Brasileiros – Você tem uma formação de fotógrafo. Isso, de alguma forma, contribuiu para que você enveredasse para o cinema?
E.C. – Eu, que sempre trabalhei com a imagem estática, pressentia que faltava algo. E esse algo era trabalhar com a imagem em movimento. Daí, fui para o cinema, para o documentário, porque sentia uma necessidade de falar da realidade. Tem uma frase do cineasta Pier Paolo Pasolini, que muito me influenciou, que diz: “Falar da realidade através da realidade”. É isso que me instiga, que me move, que alimenta a minha necessidade profissional de cineasta.

Brasileiros – Seu documentário fala de um profissional que foi pioneiro nos meios de comunicação, principalmente o rádio. A história só era conhecida pela família e por quem viveu com ele, que infelizmente já morreu. Essa falta de preservar a memória, dos que fizeram a história do rádio e da televisão, muito se deve a quem trabalha hoje nesses meios de comunicação. A Regina Casé, que por sinal é neta do Ademar, é um bom exemplo. Programas como Brasil Legal e Muvuca (Estevão Ciavatta, inclusive dirigiu esses programas para a rede Globo), de certa forma, valorizavam um país que vive na ignorância, e se sente bacana por isso…
E.C. – O próprio Ademar Casé tinha pouquíssimo estudo e cultura e fez o que fez. Não estou fazendo aqui uma apologia à falta de estudo e de cultura. Estou querendo dizer que, mesmo sem isso, ele conseguiu fazer programas de qualidade e descobrir artistas talentosos. Não sou um cara preconceituoso. Gosto da comunhão das coisas, de tentar entender esse caldo de coisas que existe na nossa cultura. Claro que tenho severas críticas à qualidade da programação da televisão, do seu conteúdo. Acho que isso se deve muito a falta de estudo do nosso povo.

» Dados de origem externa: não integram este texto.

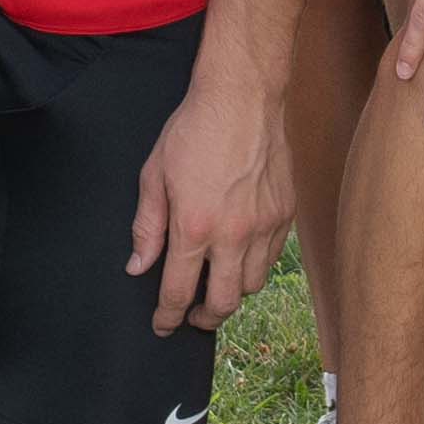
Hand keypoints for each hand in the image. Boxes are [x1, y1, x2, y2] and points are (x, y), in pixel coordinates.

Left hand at [124, 65, 296, 336]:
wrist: (243, 97)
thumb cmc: (193, 131)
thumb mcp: (154, 176)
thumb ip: (147, 227)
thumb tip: (138, 266)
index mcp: (194, 227)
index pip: (178, 290)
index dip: (167, 316)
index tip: (162, 326)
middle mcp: (233, 235)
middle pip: (223, 302)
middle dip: (204, 317)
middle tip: (192, 314)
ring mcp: (264, 226)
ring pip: (251, 285)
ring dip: (231, 292)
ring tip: (215, 283)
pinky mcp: (285, 214)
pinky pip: (272, 259)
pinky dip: (254, 266)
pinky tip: (239, 255)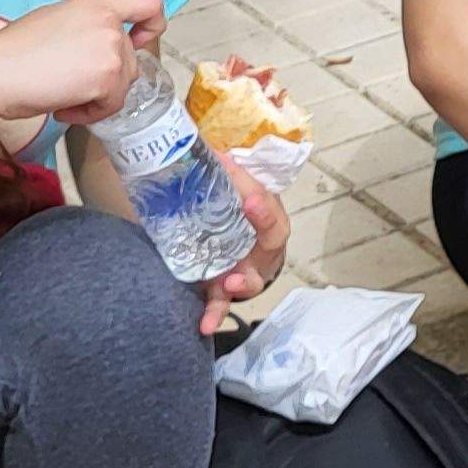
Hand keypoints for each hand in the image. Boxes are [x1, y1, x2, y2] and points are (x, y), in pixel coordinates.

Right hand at [0, 0, 159, 128]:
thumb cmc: (13, 51)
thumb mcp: (57, 21)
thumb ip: (88, 26)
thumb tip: (104, 46)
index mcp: (96, 3)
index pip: (150, 3)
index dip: (153, 25)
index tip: (138, 41)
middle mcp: (109, 22)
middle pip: (132, 57)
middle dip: (107, 77)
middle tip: (70, 84)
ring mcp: (111, 49)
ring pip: (124, 83)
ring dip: (98, 97)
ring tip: (62, 97)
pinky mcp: (107, 78)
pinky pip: (112, 104)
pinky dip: (90, 114)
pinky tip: (63, 108)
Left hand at [192, 150, 286, 335]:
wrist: (209, 231)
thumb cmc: (218, 203)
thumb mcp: (218, 183)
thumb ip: (213, 169)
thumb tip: (196, 141)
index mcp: (261, 210)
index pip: (268, 201)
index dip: (261, 198)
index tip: (246, 192)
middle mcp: (259, 241)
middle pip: (270, 239)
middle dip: (261, 227)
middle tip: (249, 213)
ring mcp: (244, 267)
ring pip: (252, 276)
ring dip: (243, 279)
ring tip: (229, 282)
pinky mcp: (222, 288)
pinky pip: (221, 304)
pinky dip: (214, 315)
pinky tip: (204, 326)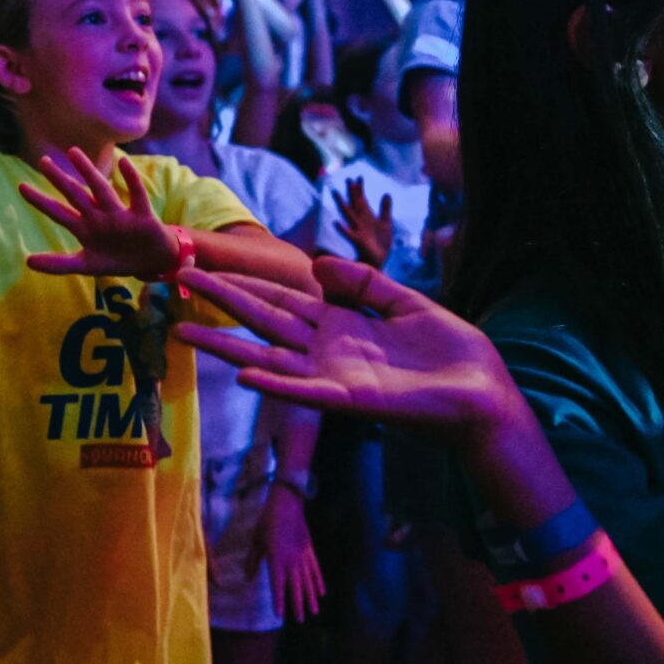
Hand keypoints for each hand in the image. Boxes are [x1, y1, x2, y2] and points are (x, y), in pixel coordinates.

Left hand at [20, 151, 184, 278]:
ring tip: (74, 152)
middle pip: (76, 195)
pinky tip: (123, 162)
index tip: (21, 186)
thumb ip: (58, 264)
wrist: (151, 262)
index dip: (40, 201)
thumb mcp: (86, 265)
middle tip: (42, 161)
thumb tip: (27, 261)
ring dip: (89, 172)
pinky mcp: (142, 216)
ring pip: (101, 190)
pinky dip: (132, 179)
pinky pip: (137, 195)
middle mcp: (99, 217)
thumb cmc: (116, 259)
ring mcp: (119, 214)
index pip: (58, 212)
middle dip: (60, 179)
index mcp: (84, 228)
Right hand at [174, 257, 520, 441]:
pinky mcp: (350, 400)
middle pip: (263, 320)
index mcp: (340, 323)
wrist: (484, 392)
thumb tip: (315, 264)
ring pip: (269, 357)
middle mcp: (326, 349)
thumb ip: (363, 282)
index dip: (245, 283)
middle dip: (223, 301)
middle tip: (179, 282)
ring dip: (227, 347)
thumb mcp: (406, 302)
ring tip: (184, 333)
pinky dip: (276, 384)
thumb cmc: (451, 353)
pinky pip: (305, 391)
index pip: (281, 298)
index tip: (207, 267)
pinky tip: (245, 374)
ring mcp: (333, 376)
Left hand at [248, 483, 324, 622]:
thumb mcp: (256, 541)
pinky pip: (316, 570)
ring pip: (308, 581)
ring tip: (313, 612)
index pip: (277, 584)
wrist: (286, 504)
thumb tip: (247, 578)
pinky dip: (319, 582)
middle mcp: (291, 560)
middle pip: (295, 586)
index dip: (278, 600)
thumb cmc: (267, 522)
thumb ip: (253, 561)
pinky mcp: (310, 550)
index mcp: (276, 558)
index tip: (279, 614)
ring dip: (310, 597)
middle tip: (300, 620)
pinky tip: (322, 593)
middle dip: (297, 604)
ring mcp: (302, 556)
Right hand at [333, 181, 394, 270]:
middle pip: (355, 203)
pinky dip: (343, 228)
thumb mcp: (386, 223)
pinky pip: (349, 234)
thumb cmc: (380, 243)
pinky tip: (336, 222)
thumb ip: (385, 209)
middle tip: (348, 178)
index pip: (362, 200)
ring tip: (336, 193)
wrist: (378, 261)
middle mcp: (361, 221)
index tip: (359, 176)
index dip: (361, 189)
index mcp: (367, 217)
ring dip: (342, 204)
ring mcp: (358, 230)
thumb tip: (387, 193)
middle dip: (352, 192)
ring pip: (348, 214)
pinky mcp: (358, 241)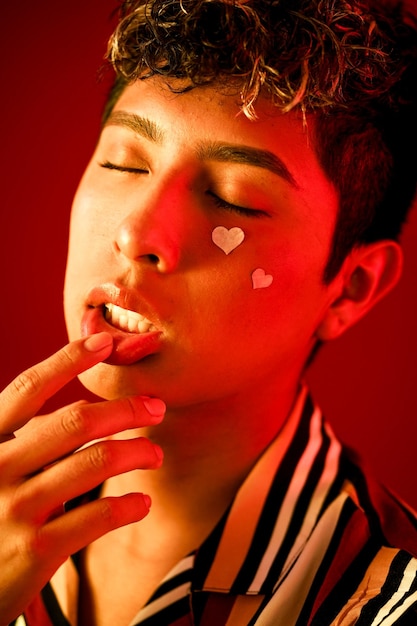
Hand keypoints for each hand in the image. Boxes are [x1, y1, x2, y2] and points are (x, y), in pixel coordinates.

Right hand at [0, 332, 164, 623]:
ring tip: (154, 455)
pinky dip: (128, 505)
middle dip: (126, 409)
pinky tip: (141, 503)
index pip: (29, 388)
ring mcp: (14, 509)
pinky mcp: (34, 550)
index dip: (68, 360)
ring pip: (94, 462)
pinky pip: (97, 516)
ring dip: (137, 453)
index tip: (105, 342)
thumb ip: (31, 439)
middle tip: (156, 408)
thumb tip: (93, 407)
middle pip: (76, 421)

O cinema confessional de Alain Cavalier

O último filme do cineasta francês Alain Cavalier, que completará 80 anos em 2011, é puramente confessional. No documentário Irene, o cineasta fala da perda de sua primeira esposa, Irène Tunc, morta em um acidente de automóvel, no início dos anos 1970. O diretor, que também fez filmes ficcionais, já experimentou um pouco de tudo na sétima arte. Fez filmes comerciais, autorais e experimentais, mas sempre procurou cultivar o intimismo no tratamento de seus temas. Em seus documentários há uma evocação da memória, como uma maneira de juntar pedaços da vida espalhados pelo tempo, implacável na fragmentação do nosso “eu”. O festival faz uma retrospectiva de alguns dos documentários de Cavalier (A Senhora-Lavabo, A “Maitrê-Verrier”, A Fazedora de Colchões, A Optometrista, A Romancista, Esta Secretária Eletrônica não Grava Recados, O Encontro, O Homem-Cinema e Irene). Nesta terça, na Cinemateca Brasileira, serão exibidos cinco documentários do diretor, a partir das 20h. Na Reserva Cultural, serão exibidos Esta Secretária Eletrônica não Grava Recados (às 17h) e O Homem-Cinema (às 19h). Imperdível.